• [TASK DESCRIPTION]: Return all lines from the listing below that include the word "values".

########################################

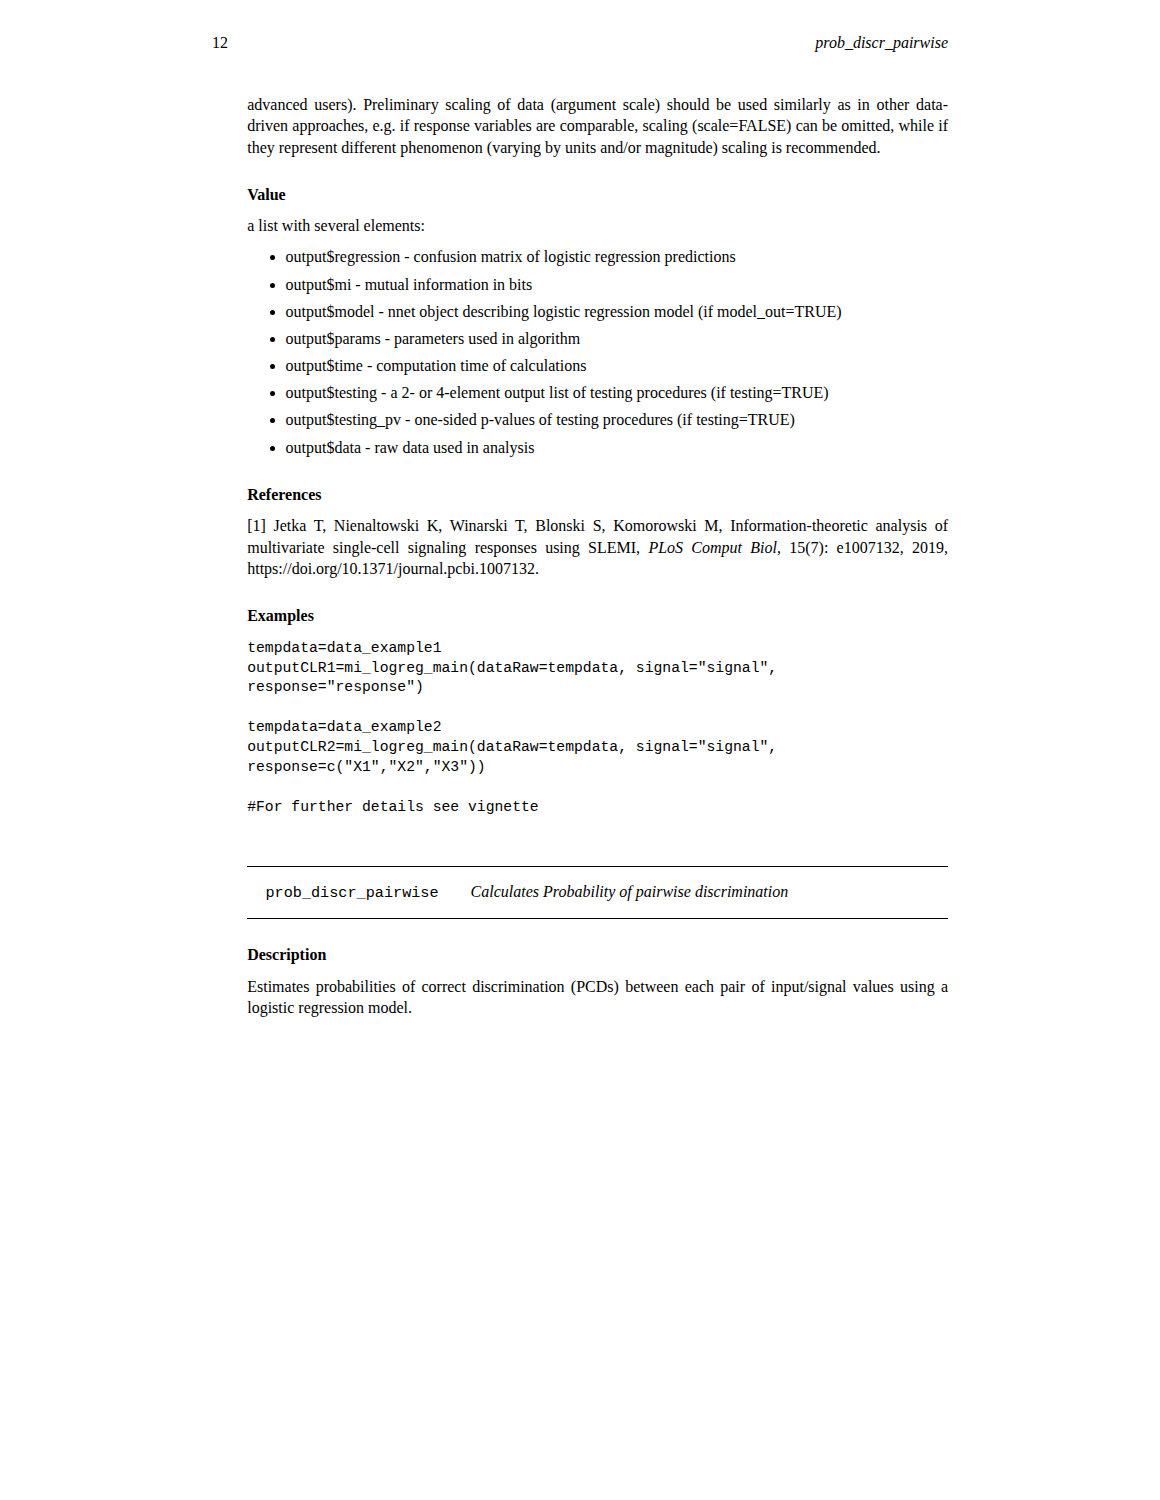12 prob_discr_pairwise
advanced users). Preliminary scaling of data (argument scale) should be used similarly as in other data-driven approaches, e.g. if response variables are comparable, scaling (scale=FALSE) can be omitted, while if they represent different phenomenon (varying by units and/or magnitude) scaling is recommended.
Value
a list with several elements:
output$regression - confusion matrix of logistic regression predictions
output$mi - mutual information in bits
output$model - nnet object describing logistic regression model (if model_out=TRUE)
output$params - parameters used in algorithm
output$time - computation time of calculations
output$testing - a 2- or 4-element output list of testing procedures (if testing=TRUE)
output$testing_pv - one-sided p-values of testing procedures (if testing=TRUE)
output$data - raw data used in analysis
References
[1] Jetka T, Nienaltowski K, Winarski T, Blonski S, Komorowski M, Information-theoretic analysis of multivariate single-cell signaling responses using SLEMI, PLoS Comput Biol, 15(7): e1007132, 2019, https://doi.org/10.1371/journal.pcbi.1007132.
Examples
tempdata=data_example1
outputCLR1=mi_logreg_main(dataRaw=tempdata, signal="signal", response="response")

tempdata=data_example2
outputCLR2=mi_logreg_main(dataRaw=tempdata, signal="signal", response=c("X1","X2","X3"))

#For further details see vignette
prob_discr_pairwise
Calculates Probability of pairwise discrimination
Description
Estimates probabilities of correct discrimination (PCDs) between each pair of input/signal values using a logistic regression model.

########################################

• [YOUR SOLUTION]:
output$testing_pv - one-sided p-values of testing procedures (if testing=TRUE)
Estimates probabilities of correct discrimination (PCDs) between each pair of input/signal values using a logistic regression model.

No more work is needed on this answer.